According to the Post, the top 50 individual donors have so far contributed $1.37 billion to campaigns for the upcoming races. $294 million of that has gone to Democratic candidates, $200 million has gone to unaffiliated candidates, and a whopping $875 million has gone into the Republican war chest. As the Post notes, all that cash “could prove critical for the GOP to maintain control of Congress in November.”

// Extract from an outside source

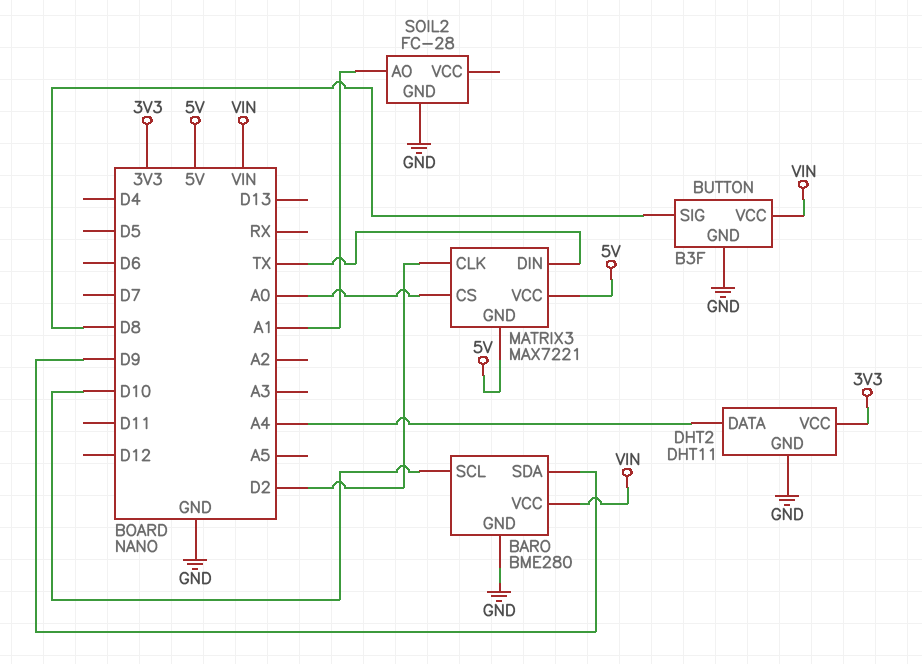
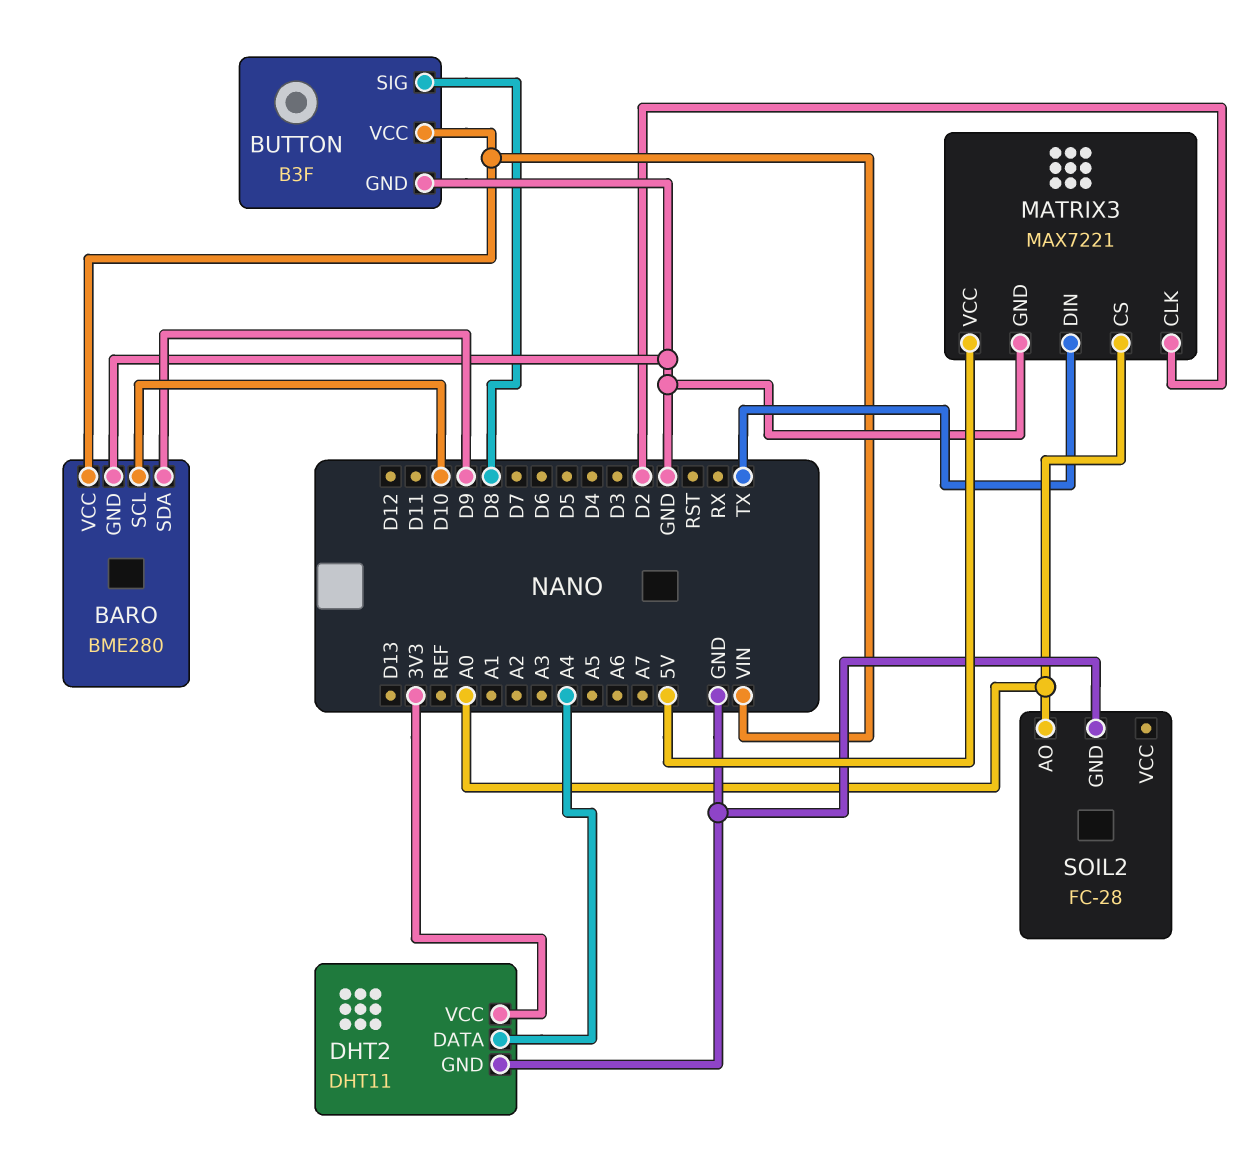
MATRIX3 pin GND: 5V -> GND
SOIL2 pin AO: A1 -> A0

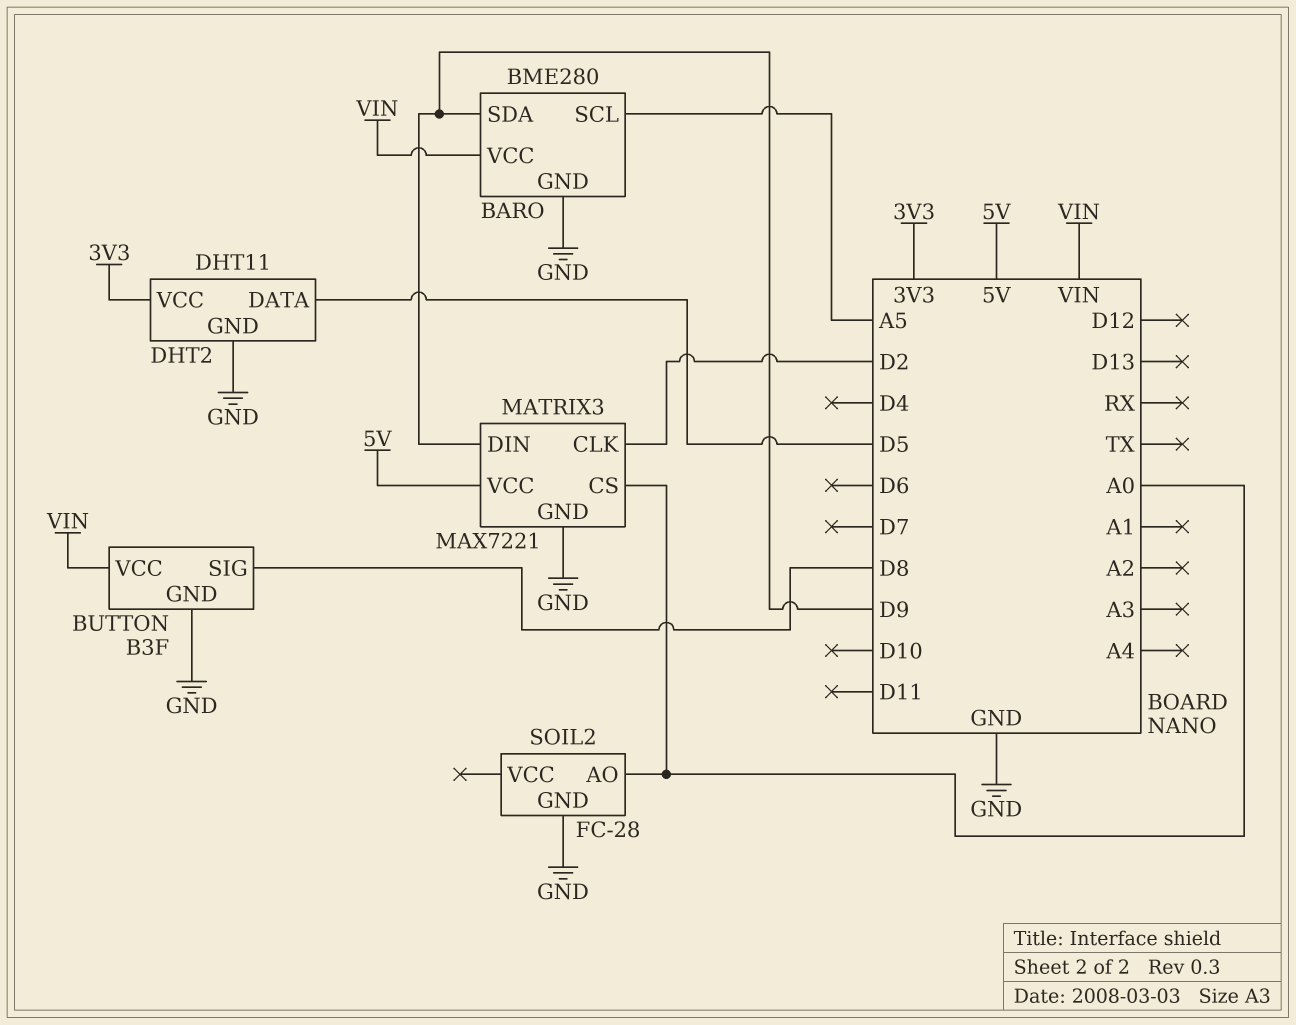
BARO pin SCL: D10 -> A5
DHT2 pin DATA: A4 -> D5
MATRIX3 pin DIN: TX -> D9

The top individual donors are comprised entirely of billionaires and “newly minted trillionaire” Elon Musk, who, along with eight other top GOP donors, are explicitly MAGA-oriented. While Musk was the top Republican donor in the 2024 election, currently that title goes to venture capitalists Ben Horowitz and Marc Andreessen, who have contributed $91.2 million to President Donald Trump’s MAGA Inc Super PAC and a pro-cryptocurrency Super PAC called Fairshake.

Other top individual contributors include financiers Jeff and Janine Yass, Miriam Adelson (widow of Trump ally and megadonor businessman Sheldon Adelson), shipping magnates Elizabeth and Richard Uihlein, OpenAI co-founder Greg Brockman and his spouse Anna, hedge fund manager Paul Singer, cryptocurrency investing brothers Comeron and Tyler Winklevoss (who, incidentally, claimed Mark Zuckerberg stole the idea for Facebook from them), and businesswoman Diane Hendricks. Between them all, they most frequently contributed to MAGA Inc as well as the Republican Congressional and Senate Leadership Funds, in addition to donating to groups that promote specific issues like AI, cryptocurrency, and school deregulation.

The Post’s tool also lists the top 10 organizational donors, and here again, Republican and MAGA groups dominate. Six of 10 groups are specifically GOP, a number of which are directly linked to Trump, like Securing American Greatness, Stand Together Chamber of Commerce, and the crypto company Foris Dax. While the top two organizational donors — cryptocurrency companies Coinbase and Ripple Labs — aren’t technically political groups, they are aligned with the Trump family’s crypto business and primarily fund Republican candidates. Of the remaining two donor groups, one is AIPAC, which gives to candidates on both sides of the aisle.

As NPR notes, Republicans “have more money to spend, but they’ll need it.” Part of the reason there has been such a rush to dole out cash on the part of conservative donors involves the major headwinds faced by GOP candidates going into the midterms. Trump’s disastrous war with Iran, abysmal economy, brutal immigration crackdown, and mishandling of the Epstein files have proven so unpopular that many experts predict that the Republicans will lose their majority in the House and maybe even the Senate.